*** Entries provided ***

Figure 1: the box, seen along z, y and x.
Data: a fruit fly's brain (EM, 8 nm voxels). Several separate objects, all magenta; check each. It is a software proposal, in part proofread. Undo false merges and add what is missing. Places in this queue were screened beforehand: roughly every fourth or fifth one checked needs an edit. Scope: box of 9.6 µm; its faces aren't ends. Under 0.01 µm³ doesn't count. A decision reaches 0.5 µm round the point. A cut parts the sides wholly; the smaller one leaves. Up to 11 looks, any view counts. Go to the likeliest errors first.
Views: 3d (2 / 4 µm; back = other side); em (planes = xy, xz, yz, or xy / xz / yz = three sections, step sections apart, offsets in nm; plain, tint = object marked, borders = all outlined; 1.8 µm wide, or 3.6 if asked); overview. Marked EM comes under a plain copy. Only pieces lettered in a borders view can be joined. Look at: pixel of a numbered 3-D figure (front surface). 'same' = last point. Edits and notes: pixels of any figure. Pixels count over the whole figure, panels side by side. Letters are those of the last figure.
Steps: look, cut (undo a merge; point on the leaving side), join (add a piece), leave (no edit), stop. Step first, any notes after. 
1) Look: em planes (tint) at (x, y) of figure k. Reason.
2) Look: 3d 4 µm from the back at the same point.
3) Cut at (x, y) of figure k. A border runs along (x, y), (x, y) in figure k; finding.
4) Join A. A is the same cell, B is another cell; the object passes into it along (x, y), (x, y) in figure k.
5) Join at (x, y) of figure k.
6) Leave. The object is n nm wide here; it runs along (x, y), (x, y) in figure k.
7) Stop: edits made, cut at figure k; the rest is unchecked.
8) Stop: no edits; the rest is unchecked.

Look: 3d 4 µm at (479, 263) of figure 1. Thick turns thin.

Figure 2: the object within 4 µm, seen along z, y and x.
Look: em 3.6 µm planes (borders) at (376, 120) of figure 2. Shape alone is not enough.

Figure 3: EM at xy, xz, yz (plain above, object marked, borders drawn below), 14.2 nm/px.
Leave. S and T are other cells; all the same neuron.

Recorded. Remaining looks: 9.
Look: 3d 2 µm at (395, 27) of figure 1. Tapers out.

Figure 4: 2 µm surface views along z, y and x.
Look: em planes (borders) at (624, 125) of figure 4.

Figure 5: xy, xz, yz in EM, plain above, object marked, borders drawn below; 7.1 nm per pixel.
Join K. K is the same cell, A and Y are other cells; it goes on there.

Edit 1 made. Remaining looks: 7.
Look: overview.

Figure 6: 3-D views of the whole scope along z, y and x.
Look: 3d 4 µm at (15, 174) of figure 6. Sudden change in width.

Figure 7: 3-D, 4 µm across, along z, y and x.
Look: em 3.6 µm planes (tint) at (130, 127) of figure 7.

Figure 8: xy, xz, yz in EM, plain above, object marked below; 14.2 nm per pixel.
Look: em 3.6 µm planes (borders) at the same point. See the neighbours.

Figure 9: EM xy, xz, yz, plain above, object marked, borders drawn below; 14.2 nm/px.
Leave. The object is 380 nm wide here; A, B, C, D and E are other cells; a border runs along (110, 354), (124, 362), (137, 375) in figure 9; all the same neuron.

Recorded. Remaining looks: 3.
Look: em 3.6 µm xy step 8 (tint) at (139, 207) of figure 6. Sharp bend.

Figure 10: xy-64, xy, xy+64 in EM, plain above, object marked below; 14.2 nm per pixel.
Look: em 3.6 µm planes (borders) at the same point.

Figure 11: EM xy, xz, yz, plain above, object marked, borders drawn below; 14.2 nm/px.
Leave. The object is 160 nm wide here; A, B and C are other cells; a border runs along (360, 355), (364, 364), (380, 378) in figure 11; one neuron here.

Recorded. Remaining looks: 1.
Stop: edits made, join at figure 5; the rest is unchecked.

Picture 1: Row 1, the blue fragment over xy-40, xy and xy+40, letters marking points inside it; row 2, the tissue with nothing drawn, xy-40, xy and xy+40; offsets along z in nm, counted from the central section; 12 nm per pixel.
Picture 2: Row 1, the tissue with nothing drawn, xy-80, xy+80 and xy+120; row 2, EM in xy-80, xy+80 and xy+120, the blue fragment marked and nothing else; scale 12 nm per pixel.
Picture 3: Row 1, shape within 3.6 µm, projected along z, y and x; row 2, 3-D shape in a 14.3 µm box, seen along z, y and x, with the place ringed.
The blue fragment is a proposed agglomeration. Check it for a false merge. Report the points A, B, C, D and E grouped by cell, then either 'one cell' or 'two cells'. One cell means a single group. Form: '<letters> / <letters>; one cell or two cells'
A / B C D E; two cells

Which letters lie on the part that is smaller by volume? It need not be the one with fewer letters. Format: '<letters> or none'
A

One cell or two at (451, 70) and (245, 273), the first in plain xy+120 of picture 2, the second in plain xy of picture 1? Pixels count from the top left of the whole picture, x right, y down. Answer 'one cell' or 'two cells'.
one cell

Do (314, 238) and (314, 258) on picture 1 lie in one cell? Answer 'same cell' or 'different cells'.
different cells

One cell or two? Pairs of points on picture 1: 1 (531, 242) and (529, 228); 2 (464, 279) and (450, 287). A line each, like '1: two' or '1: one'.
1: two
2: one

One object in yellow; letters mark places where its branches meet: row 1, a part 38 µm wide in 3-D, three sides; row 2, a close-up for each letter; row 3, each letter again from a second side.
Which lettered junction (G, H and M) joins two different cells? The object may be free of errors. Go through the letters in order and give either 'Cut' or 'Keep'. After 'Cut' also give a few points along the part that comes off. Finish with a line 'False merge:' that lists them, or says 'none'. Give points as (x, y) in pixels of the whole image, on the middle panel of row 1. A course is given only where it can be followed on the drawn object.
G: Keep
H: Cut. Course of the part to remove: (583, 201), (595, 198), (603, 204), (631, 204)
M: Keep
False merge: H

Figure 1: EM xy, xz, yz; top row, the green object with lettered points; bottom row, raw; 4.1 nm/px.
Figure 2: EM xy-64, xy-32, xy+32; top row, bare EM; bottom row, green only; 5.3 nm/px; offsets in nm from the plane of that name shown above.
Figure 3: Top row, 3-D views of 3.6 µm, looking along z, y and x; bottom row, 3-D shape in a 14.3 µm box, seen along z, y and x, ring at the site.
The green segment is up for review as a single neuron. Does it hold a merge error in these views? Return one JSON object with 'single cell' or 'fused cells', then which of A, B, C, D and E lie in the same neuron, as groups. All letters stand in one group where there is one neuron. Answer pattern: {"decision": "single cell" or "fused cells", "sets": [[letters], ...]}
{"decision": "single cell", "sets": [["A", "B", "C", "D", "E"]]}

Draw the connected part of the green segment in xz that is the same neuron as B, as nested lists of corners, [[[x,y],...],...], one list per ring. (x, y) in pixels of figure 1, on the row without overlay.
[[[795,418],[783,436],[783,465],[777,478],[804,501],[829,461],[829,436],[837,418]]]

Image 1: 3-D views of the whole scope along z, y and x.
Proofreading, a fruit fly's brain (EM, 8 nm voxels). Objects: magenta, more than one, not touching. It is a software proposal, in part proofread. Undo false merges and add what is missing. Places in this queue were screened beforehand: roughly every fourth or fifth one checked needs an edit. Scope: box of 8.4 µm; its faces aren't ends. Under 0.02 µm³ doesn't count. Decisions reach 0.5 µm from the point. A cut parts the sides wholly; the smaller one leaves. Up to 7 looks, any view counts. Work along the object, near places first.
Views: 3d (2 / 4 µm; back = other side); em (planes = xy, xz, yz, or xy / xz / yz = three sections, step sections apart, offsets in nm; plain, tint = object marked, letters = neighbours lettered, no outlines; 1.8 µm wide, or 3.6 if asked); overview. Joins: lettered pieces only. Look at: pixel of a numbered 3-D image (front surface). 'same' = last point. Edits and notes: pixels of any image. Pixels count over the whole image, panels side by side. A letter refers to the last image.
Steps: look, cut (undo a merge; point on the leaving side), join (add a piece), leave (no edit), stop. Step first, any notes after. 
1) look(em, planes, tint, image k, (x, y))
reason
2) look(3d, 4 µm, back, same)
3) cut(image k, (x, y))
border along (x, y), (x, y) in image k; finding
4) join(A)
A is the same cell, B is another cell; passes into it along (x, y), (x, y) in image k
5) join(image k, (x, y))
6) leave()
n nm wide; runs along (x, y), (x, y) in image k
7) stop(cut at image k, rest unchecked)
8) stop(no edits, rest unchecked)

*** End of Entries provided ***

What is required — Each line that mentions the string "into" must be copied from the listing.

Solved problem —
4) Join A. A is the same cell, B is another cell; the object passes into it along (x, y), (x, y) in figure k.
A is the same cell, B is another cell; passes into it along (x, y), (x, y) in image k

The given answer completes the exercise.